DATA EXTRACT
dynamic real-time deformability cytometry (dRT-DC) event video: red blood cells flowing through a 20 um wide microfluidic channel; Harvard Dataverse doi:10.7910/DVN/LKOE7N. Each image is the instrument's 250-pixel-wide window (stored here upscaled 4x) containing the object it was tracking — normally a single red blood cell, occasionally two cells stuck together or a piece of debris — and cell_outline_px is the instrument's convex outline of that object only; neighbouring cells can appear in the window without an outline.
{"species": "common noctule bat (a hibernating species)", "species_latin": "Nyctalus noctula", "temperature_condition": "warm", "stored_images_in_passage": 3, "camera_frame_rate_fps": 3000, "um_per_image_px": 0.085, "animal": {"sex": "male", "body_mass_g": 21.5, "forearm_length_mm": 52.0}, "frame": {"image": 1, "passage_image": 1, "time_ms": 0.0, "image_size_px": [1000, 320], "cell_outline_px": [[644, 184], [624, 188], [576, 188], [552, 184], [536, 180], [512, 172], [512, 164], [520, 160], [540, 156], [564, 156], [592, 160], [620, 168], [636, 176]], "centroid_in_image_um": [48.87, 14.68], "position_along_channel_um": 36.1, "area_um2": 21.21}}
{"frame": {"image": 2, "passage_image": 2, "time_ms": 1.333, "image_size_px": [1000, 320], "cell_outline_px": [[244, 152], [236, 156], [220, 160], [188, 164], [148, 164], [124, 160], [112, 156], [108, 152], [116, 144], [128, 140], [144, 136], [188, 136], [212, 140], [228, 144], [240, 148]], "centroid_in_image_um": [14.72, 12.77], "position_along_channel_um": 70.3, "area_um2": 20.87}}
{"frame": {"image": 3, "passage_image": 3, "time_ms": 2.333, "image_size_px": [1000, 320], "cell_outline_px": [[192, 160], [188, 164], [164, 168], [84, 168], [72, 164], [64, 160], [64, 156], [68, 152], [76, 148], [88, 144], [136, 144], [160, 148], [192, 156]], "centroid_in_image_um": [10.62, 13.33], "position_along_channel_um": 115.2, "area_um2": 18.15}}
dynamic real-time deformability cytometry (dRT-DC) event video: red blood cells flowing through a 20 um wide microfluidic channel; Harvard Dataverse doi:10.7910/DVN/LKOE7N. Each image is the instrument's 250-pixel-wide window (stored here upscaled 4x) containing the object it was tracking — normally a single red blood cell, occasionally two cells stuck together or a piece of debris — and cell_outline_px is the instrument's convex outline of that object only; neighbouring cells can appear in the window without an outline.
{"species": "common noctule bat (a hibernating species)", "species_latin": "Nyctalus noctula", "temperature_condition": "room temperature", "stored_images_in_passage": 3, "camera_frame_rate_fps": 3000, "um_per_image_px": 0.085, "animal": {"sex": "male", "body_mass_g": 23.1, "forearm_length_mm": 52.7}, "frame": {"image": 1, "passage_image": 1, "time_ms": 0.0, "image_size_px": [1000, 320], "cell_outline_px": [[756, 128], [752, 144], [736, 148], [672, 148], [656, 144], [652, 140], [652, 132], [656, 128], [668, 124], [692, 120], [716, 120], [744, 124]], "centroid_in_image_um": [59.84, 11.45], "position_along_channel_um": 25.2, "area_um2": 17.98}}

WRITTEN PROBLEM
Restate each of the entries above verbatim.

ANSWER
dynamic real-time deformability cytometry (dRT-DC) event video: red blood cells flowing through a 20 um wide microfluidic channel; Harvard Dataverse doi:10.7910/DVN/LKOE7N. Each image is the instrument's 250-pixel-wide window (stored here upscaled 4x) containing the object it was tracking — normally a single red blood cell, occasionally two cells stuck together or a piece of debris — and cell_outline_px is the instrument's convex outline of that object only; neighbouring cells can appear in the window without an outline.
{"species": "common noctule bat (a hibernating species)", "species_latin": "Nyctalus noctula", "temperature_condition": "warm", "stored_images_in_passage": 3, "camera_frame_rate_fps": 3000, "um_per_image_px": 0.085, "animal": {"sex": "male", "body_mass_g": 21.5, "forearm_length_mm": 52.0}, "frame": {"image": 1, "passage_image": 1, "time_ms": 0.0, "image_size_px": [1000, 320], "cell_outline_px": [[644, 184], [624, 188], [576, 188], [552, 184], [536, 180], [512, 172], [512, 164], [520, 160], [540, 156], [564, 156], [592, 160], [620, 168], [636, 176]], "centroid_in_image_um": [48.87, 14.68], "position_along_channel_um": 36.1, "area_um2": 21.21}}
{"frame": {"image": 2, "passage_image": 2, "time_ms": 1.333, "image_size_px": [1000, 320], "cell_outline_px": [[244, 152], [236, 156], [220, 160], [188, 164], [148, 164], [124, 160], [112, 156], [108, 152], [116, 144], [128, 140], [144, 136], [188, 136], [212, 140], [228, 144], [240, 148]], "centroid_in_image_um": [14.72, 12.77], "position_along_channel_um": 70.3, "area_um2": 20.87}}
{"frame": {"image": 3, "passage_image": 3, "time_ms": 2.333, "image_size_px": [1000, 320], "cell_outline_px": [[192, 160], [188, 164], [164, 168], [84, 168], [72, 164], [64, 160], [64, 156], [68, 152], [76, 148], [88, 144], [136, 144], [160, 148], [192, 156]], "centroid_in_image_um": [10.62, 13.33], "position_along_channel_um": 115.2, "area_um2": 18.15}}
dynamic real-time deformability cytometry (dRT-DC) event video: red blood cells flowing through a 20 um wide microfluidic channel; Harvard Dataverse doi:10.7910/DVN/LKOE7N. Each image is the instrument's 250-pixel-wide window (stored here upscaled 4x) containing the object it was tracking — normally a single red blood cell, occasionally two cells stuck together or a piece of debris — and cell_outline_px is the instrument's convex outline of that object only; neighbouring cells can appear in the window without an outline.
{"species": "common noctule bat (a hibernating species)", "species_latin": "Nyctalus noctula", "temperature_condition": "room temperature", "stored_images_in_passage": 3, "camera_frame_rate_fps": 3000, "um_per_image_px": 0.085, "animal": {"sex": "male", "body_mass_g": 23.1, "forearm_length_mm": 52.7}, "frame": {"image": 1, "passage_image": 1, "time_ms": 0.0, "image_size_px": [1000, 320], "cell_outline_px": [[756, 128], [752, 144], [736, 148], [672, 148], [656, 144], [652, 140], [652, 132], [656, 128], [668, 124], [692, 120], [716, 120], [744, 124]], "centroid_in_image_um": [59.84, 11.45], "position_along_channel_um": 25.2, "area_um2": 17.98}}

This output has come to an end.